Nadie comprende que todo muere todo el tiempo. Pequeñas células, grandes organismos. Todo muere todo el tiempo, desde que comienza la vida, la muerte arranca su proceso imparable, incontenible e irresistible.

La humanidad está empeñada en concebir a la muerte como el “hecho final” y a la vida como un proceso poco definido. La humanidad está empeñada en negar el proceso mortuorio y reducirlo a un acontecimiento dramático, doloroso, obsceno y desagradable. Pero es que un simple acontecimiento no es más que una consecuencia (sí) final y última de un proceso que viene teniendo lugar desde el momento de la gestación. Nadie quiere tener conciencia del proceso continuo que en sí mismo y en los demás está puesto en marcha y dejan a la muerte relegada a un instante que conciben espantoso porque les recuerda su propia finitud.

Si lográramos comprender que “la” muerte no lleva el “la” al principio sino que ese artículo no es más que un recurso literario y lingüístico como se intuye que lo es el “la” que le colocamos a la vida, dejaríamos de tener y de construir personificaciones específicas en torno a la muerte, no existirían más esas concepciones terroríficas de “nos ronda”. La vida no nos ronda, la vivimos simplemente. Entonces la muerte tampoco nos ronda, la morimos simplemente.

Si lográramos comprender esto, no tuviéramos tantas conjugaciones para la vida y sólo conjugaciones en terceras personas para morir. Nadie hace suya la muerte aunque lo sea. Si lográramos concientizar el recurso literario articular utilizado para nombrar a la muerte no se asignaría un color exclusivo para ella sin tener uno exclusivo para la vida, no le pondríamos cara, cuerpo, instrumentos e infinidad de símbolos que recubren a la concepción de muerte y que han acontecido sin final a lo largo de los siglos. La vida no tiene un color, ni una cara, ni un instrumento ni nada.
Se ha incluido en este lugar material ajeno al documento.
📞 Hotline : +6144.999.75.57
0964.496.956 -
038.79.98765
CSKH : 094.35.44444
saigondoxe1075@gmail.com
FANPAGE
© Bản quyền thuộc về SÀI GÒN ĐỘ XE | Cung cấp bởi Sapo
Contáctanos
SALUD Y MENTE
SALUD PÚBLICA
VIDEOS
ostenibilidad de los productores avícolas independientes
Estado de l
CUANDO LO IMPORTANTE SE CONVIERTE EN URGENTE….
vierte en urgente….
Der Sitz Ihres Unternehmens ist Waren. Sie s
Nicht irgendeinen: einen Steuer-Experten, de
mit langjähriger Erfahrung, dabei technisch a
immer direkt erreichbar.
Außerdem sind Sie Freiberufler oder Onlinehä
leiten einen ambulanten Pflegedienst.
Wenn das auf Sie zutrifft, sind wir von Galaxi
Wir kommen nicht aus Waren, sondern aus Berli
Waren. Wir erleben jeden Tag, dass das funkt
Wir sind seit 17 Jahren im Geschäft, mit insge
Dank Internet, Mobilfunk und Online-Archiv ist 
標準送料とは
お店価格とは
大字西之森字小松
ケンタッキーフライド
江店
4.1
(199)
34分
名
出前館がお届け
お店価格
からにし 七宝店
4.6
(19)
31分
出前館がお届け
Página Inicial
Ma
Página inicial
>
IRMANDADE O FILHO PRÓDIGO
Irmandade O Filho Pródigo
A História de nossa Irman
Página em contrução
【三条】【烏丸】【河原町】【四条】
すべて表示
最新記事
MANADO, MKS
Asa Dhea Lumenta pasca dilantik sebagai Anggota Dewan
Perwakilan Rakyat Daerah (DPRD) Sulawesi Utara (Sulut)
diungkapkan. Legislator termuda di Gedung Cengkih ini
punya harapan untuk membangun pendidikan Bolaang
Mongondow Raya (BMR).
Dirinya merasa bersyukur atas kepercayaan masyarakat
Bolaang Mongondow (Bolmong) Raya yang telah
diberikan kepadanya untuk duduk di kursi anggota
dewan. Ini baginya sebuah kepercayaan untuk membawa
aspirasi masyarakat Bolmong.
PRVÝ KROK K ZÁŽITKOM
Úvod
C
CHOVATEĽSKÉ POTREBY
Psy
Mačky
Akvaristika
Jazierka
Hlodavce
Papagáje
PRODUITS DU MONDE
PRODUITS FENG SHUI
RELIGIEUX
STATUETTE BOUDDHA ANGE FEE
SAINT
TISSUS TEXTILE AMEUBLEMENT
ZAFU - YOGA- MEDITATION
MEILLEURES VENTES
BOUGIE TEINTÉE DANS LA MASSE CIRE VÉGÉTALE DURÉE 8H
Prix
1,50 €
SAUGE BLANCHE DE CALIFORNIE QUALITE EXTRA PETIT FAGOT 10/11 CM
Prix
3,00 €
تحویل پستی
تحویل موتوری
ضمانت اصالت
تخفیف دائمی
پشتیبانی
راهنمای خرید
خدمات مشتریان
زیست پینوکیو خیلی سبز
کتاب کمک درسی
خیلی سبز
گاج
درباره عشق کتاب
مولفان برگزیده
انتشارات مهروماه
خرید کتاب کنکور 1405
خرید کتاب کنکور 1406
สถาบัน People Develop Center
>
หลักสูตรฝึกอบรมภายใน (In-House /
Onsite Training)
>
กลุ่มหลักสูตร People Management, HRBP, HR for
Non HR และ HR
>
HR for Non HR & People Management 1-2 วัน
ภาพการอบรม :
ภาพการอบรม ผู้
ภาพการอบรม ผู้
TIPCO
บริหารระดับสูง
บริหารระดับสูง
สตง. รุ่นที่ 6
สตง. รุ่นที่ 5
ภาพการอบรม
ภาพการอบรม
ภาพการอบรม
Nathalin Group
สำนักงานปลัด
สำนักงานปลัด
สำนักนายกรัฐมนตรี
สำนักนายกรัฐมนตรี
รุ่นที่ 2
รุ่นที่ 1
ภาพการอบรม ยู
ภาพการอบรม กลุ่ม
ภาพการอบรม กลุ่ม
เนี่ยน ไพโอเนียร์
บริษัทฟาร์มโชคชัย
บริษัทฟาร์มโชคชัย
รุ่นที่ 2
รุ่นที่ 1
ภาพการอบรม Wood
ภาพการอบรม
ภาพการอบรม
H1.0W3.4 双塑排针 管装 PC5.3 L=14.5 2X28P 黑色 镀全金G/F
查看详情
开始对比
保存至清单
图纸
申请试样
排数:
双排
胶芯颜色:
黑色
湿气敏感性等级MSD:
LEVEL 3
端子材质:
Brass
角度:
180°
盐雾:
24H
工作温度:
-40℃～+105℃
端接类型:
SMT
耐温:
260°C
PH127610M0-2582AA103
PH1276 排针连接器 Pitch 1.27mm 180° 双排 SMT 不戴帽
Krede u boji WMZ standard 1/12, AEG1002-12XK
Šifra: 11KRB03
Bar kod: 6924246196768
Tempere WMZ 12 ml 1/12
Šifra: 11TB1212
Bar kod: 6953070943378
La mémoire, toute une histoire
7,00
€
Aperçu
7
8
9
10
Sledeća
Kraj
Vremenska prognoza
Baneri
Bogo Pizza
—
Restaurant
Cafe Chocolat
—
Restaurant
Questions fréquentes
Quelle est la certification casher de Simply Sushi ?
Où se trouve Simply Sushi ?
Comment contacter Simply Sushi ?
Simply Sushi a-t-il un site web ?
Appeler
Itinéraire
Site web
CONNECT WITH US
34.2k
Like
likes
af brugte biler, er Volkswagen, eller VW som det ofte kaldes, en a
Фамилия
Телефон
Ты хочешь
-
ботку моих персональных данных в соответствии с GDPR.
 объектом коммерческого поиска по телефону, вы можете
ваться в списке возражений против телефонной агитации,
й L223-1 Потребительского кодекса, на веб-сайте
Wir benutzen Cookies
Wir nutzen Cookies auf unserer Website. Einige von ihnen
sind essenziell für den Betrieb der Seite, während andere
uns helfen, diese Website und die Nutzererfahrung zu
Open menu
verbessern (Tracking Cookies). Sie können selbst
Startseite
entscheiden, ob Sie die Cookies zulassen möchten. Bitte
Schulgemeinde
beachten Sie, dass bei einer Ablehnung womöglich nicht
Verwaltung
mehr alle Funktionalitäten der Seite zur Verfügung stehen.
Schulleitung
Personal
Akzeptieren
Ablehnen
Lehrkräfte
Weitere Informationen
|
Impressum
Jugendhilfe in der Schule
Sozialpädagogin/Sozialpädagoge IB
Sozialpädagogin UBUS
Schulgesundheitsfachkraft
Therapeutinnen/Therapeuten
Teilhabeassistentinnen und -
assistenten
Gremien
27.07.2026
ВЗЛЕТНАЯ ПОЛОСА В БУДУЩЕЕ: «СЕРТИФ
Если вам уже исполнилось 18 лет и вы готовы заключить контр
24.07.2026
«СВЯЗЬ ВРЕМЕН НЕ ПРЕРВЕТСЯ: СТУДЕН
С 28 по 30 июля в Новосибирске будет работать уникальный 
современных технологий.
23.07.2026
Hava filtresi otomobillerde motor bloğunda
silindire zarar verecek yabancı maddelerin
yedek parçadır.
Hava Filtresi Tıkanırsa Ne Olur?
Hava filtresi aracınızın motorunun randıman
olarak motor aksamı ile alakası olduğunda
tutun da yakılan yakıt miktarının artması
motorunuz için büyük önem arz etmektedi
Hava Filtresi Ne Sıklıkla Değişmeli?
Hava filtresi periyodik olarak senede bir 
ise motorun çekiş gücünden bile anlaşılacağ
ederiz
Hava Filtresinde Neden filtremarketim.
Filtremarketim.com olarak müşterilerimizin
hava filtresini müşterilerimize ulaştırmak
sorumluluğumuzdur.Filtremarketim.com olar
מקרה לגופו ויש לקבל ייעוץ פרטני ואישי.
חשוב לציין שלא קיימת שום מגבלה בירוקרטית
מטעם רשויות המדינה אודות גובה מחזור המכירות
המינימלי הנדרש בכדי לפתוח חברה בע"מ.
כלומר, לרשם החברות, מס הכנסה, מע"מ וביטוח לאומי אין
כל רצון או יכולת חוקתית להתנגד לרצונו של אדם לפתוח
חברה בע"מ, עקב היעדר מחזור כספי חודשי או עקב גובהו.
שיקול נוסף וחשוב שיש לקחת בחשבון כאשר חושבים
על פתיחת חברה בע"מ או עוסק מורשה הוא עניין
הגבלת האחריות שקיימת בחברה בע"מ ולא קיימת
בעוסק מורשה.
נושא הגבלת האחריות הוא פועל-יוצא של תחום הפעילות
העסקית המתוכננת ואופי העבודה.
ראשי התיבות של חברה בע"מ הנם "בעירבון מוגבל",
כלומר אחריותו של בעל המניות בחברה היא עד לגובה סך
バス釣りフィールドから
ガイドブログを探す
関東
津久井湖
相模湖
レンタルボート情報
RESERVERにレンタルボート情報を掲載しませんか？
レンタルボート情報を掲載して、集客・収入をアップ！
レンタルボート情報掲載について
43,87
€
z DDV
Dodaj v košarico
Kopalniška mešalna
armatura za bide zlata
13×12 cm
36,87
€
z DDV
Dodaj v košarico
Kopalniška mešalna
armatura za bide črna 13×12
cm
Si lográramos comprender que muerte es una consecuencia absolutamente natural, su hecho final no resultaría ni tan desagradable, ni molesto, ni doloroso, ni obsceno, ni horrendo ni nada que no resultara en paz. Dejáramos la actitud de tabú ante si quiera hablar y conversar de la muerte.

A la muerte no se le nombra, da miedo el sólo hecho de vocalizarla y se le consiguen expresiones sustitutas para referirse a aquel que murió como “ya no está”, o para el que se espera que muera pronto: “cuando se vaya”.

A la vida nadie le busca expresiones sustitutas. Cuando va a nacer un niño (a) nadie busca oraciones que se refieran a ese acontecimiento pero sin aludir directamente a ello.

Pero por Dios, ¿es que no podemos entender un proceso como un continuo sin separarlo en base a aquello que nos gusta y lo que no?.

Así es la vida. La vida contiene a la muerte y la muerte la contiene a ella. Es inevitable.